Ce gouvernement a constamment refusé toute négociation, tout dialogue pouvant aboutir à un compromis avec les autonomistes catalans. Pire, il a fait annuler par une cour constitutionnelle inféodée le statut d'autonomie renforcée de la Catalogne qui avait été voté en 2006. Devant une telle attitude, les nationalistes catalans sont donc passés progressivement d'une demande d'autonomie réelle à une volonté de totale indépendance.
En France, une campagne médiatique indécente orchestrée par la presse mainstream et les organes officiels s’est développée pour excuser sinon légitimer le refus de tout compromis en évoquant la "nullité" constitutionnelle du referendum et le "jusqu’auboutisme" coupable des Catalans indépendantistes, volontiers présentés comme des "extrémistes radicalisés" pour avoir, en dépit du cadre constitutionnel espagnol, organisé une consultation démocratique.
Les mêmes milieux français, qui ont délibérément ignoré voici quelques années le résultat d’un referendum pourtant "constitutionnel" et sont passés outre au vœu majoritaire de la population, s’érigent aujourd’hui en défenseurs sourcilleux d’une légalité invoquée de manière aussi contradictoire que circonstancielle.
Des "experts" aux ordres et des économistes volontiers présentés comme patentés se sont succédé dans les lucarnes pour tenter d’effrayer, comme pour le Brexit, une opinion publique heurtée par la violence de la réaction madrilène et prête, pour une part non négligeable, à considérer comme justifiée la revendication catalane.
Ils ressassent à l’envi que le patronat et les banques quitteront, en cas de sécession, une Catalogne indépendante, tout en prédisant un chaos économique et financier généralisé.
Toujours en France, une sorte d’union sacrée se forme pour rejeter ou condamner les velléités indépendantistes des nationalistes catalans.
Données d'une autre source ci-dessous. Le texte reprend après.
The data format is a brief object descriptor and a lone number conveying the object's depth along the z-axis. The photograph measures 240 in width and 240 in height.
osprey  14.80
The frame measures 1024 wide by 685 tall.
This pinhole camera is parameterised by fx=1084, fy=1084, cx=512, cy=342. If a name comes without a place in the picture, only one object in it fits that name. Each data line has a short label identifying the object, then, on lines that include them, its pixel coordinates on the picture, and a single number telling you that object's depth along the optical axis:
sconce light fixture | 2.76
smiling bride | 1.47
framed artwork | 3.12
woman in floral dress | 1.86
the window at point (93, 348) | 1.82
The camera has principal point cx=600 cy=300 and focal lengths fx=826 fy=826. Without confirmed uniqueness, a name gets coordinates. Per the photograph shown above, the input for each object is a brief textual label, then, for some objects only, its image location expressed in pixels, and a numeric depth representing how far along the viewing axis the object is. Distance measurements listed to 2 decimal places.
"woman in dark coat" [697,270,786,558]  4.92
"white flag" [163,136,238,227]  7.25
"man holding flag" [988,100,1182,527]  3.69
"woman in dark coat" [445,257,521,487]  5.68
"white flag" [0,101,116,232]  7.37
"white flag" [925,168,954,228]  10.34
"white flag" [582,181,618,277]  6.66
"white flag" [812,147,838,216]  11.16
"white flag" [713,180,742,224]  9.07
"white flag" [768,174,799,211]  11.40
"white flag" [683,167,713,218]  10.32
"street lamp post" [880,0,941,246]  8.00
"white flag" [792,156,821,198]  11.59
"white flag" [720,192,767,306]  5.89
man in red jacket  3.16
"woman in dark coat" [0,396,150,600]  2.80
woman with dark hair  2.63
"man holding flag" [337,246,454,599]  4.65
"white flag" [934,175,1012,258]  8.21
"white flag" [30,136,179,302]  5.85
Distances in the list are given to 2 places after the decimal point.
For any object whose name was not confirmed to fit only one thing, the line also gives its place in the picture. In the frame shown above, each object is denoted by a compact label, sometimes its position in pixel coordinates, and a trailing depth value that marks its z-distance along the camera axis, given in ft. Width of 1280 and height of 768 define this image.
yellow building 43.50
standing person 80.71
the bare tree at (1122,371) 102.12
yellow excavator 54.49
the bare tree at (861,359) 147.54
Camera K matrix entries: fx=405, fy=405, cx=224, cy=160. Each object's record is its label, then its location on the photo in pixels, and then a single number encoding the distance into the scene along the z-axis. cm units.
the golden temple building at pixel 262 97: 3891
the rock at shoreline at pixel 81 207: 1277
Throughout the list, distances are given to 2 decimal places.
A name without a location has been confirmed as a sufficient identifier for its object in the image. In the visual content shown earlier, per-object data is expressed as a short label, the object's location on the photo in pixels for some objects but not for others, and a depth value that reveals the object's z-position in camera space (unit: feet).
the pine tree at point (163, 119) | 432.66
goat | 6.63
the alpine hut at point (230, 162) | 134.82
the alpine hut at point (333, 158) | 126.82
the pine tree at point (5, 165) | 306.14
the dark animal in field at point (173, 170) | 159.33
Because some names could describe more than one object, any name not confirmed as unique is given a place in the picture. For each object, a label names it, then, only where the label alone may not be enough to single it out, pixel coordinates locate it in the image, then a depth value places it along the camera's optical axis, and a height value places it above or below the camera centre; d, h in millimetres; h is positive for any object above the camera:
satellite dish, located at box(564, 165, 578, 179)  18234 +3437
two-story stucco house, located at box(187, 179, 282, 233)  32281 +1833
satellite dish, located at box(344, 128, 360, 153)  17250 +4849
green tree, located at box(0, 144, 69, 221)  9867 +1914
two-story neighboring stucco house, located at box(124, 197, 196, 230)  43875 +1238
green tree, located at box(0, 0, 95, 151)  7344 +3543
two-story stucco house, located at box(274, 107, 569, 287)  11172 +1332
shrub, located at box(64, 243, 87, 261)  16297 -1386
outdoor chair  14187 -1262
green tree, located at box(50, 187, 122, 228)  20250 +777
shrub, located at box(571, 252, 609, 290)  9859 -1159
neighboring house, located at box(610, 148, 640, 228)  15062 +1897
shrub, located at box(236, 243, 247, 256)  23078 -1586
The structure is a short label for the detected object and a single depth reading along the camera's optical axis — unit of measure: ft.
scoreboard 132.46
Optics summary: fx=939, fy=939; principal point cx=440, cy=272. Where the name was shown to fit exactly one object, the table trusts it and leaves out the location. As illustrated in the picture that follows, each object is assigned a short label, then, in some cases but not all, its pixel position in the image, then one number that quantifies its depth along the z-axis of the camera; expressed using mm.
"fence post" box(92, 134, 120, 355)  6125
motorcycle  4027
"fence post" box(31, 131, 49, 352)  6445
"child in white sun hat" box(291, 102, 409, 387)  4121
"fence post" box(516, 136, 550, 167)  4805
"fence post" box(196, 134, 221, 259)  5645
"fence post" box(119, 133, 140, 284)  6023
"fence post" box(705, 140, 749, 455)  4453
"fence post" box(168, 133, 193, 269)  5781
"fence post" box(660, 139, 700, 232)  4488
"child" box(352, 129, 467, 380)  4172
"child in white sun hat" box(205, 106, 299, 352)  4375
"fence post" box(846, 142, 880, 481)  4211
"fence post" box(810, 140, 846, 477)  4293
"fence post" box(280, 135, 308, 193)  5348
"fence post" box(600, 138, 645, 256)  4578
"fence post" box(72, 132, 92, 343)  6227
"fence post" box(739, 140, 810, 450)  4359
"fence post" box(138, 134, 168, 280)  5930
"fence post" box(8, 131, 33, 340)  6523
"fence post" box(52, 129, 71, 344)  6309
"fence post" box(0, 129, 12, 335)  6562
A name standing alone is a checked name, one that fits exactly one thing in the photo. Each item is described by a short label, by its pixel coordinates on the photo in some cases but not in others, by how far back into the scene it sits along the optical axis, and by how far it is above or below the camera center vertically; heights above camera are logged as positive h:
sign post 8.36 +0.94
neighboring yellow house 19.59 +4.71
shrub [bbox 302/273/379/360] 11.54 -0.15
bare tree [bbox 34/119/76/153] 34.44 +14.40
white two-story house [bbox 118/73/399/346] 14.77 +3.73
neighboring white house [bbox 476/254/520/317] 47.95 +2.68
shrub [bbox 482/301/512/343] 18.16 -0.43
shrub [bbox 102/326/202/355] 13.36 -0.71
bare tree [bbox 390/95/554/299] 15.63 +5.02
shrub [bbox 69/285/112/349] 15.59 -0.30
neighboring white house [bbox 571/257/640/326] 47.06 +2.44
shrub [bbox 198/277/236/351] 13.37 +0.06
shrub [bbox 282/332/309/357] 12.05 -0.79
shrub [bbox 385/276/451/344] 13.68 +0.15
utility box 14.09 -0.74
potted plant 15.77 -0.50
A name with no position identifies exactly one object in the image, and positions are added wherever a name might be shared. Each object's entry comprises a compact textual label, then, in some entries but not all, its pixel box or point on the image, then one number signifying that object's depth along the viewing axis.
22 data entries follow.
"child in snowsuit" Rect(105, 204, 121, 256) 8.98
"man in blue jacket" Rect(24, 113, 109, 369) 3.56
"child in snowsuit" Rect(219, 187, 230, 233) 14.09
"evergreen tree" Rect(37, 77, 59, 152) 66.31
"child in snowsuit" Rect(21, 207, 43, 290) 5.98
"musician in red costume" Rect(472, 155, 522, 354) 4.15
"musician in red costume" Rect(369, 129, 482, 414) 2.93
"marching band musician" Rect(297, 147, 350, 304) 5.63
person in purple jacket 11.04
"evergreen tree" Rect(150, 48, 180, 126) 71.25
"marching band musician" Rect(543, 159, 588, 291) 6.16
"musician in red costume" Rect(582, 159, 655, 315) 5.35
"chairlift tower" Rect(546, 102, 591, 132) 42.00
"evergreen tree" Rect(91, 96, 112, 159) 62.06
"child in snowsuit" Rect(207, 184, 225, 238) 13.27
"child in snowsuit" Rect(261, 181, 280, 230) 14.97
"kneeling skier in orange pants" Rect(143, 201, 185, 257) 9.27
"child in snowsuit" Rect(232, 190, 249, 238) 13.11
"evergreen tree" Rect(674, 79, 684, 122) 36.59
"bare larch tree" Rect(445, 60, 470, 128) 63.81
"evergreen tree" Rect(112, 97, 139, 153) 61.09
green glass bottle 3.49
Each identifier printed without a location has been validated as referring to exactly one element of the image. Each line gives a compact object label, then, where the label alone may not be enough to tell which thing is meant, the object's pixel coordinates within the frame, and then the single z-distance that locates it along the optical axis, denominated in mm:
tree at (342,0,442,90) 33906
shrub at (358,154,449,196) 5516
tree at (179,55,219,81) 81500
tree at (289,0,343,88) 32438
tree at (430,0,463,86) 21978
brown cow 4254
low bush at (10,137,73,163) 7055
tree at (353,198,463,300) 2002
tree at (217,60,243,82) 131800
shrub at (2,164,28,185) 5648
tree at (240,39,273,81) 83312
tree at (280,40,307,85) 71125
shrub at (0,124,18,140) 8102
On ne distingue plus ici la Droite, la Gauche et le Centre, l’extrême droite et l’extrême gauche, les Européistes convaincus et les souverainistes affirmés. Tous invoquent l’unité nationale et le principe d’indivisibilité de la nation. Dans ce contexte, la perspective d’une sécession de la Corse est évoquée comme une sorte de prélude au délitement de la France.
Pour sa part, l’Europe de la finance, des technocrates et des multinationales, entité supranationale de surcroît largement soumise aux intérêts de l’imperium américain, est écartelée entre son désir secret de voir les États-Nations se désagréger en régions plus faciles à contrôler, et la crainte dans laquelle elle se trouve de voir se démembrer les États-Nations qui la composent.
Au niveau international enfin, il est frappant de voir que le principe de la géométrie variable s’est, en matière d’auto-détermination des peuples, des ethnies et des régions, appliqué avec une régularité singulière. Les sécessions sont condamnées ou soutenues selon qu’elles concernent telle ou telle nation, tel ou tel État, tel ou tel camp, telle ou telle sphère d’influence. En la matière, la liste est longue à dresser des justifications contradictoires et des légitimations spécieuses. Sans faire référence aux indépendances relevant de la libération d’un joug colonial, les exemples abondent, dans les dernières décennies, en Europe même, de pays ayant acquis leur indépendance au détriment de l’État-Nation tutélaire avec ou sans la bénédiction des instances internationales et, de manière concomitante, avec ou sans l'autorisation de l'État central.